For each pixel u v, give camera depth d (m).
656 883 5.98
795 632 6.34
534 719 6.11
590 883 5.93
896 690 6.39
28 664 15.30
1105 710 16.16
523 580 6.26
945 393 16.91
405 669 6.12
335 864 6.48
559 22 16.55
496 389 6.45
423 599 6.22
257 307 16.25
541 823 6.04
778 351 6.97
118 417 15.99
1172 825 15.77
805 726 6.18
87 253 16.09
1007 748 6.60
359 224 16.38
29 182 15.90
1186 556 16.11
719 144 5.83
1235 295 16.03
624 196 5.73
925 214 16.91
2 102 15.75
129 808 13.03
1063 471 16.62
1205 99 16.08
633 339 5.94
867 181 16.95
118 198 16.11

* * *

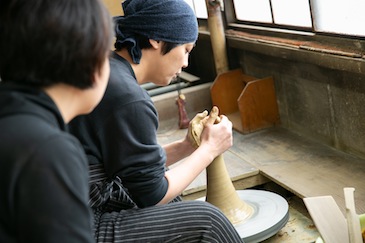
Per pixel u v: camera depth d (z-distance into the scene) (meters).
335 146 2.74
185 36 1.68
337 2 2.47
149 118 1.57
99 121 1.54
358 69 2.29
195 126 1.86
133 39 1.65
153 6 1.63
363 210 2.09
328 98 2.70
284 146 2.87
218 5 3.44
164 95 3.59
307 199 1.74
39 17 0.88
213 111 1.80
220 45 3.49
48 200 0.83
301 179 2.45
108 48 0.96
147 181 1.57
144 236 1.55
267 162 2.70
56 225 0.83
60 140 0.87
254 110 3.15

==

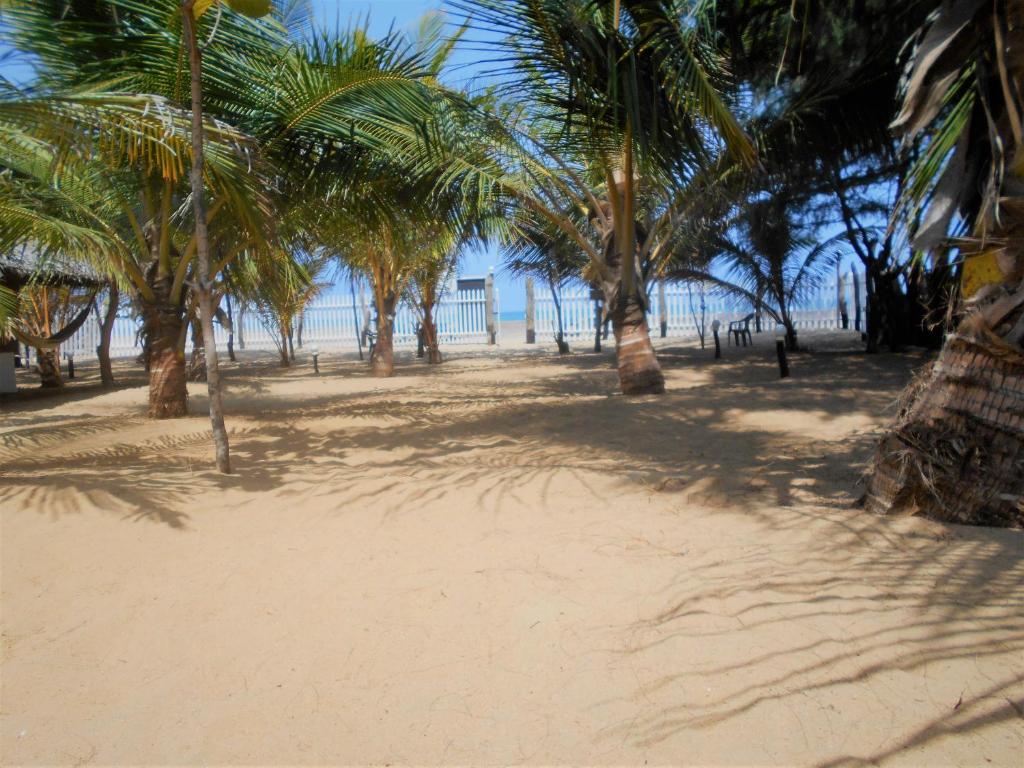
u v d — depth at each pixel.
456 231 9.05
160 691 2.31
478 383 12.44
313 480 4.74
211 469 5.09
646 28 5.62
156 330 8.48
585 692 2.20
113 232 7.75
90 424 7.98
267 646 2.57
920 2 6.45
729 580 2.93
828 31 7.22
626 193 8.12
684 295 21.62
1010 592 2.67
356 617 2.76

Activity → Only one stretch of the data above is needed. Restate it word for word, from the line containing "For each pixel u v, give camera depth d (m)." through the line containing "778 351 6.97", both ends included.

Result of this exercise →
For each pixel u v, give camera depth d (m).
656 883 5.98
795 632 6.34
534 719 6.11
590 883 5.93
896 690 6.39
28 664 15.30
1105 710 16.16
523 580 6.26
945 393 16.91
405 669 6.12
335 864 6.48
559 22 16.55
496 389 6.45
423 599 6.22
257 307 16.25
541 823 6.04
778 351 6.97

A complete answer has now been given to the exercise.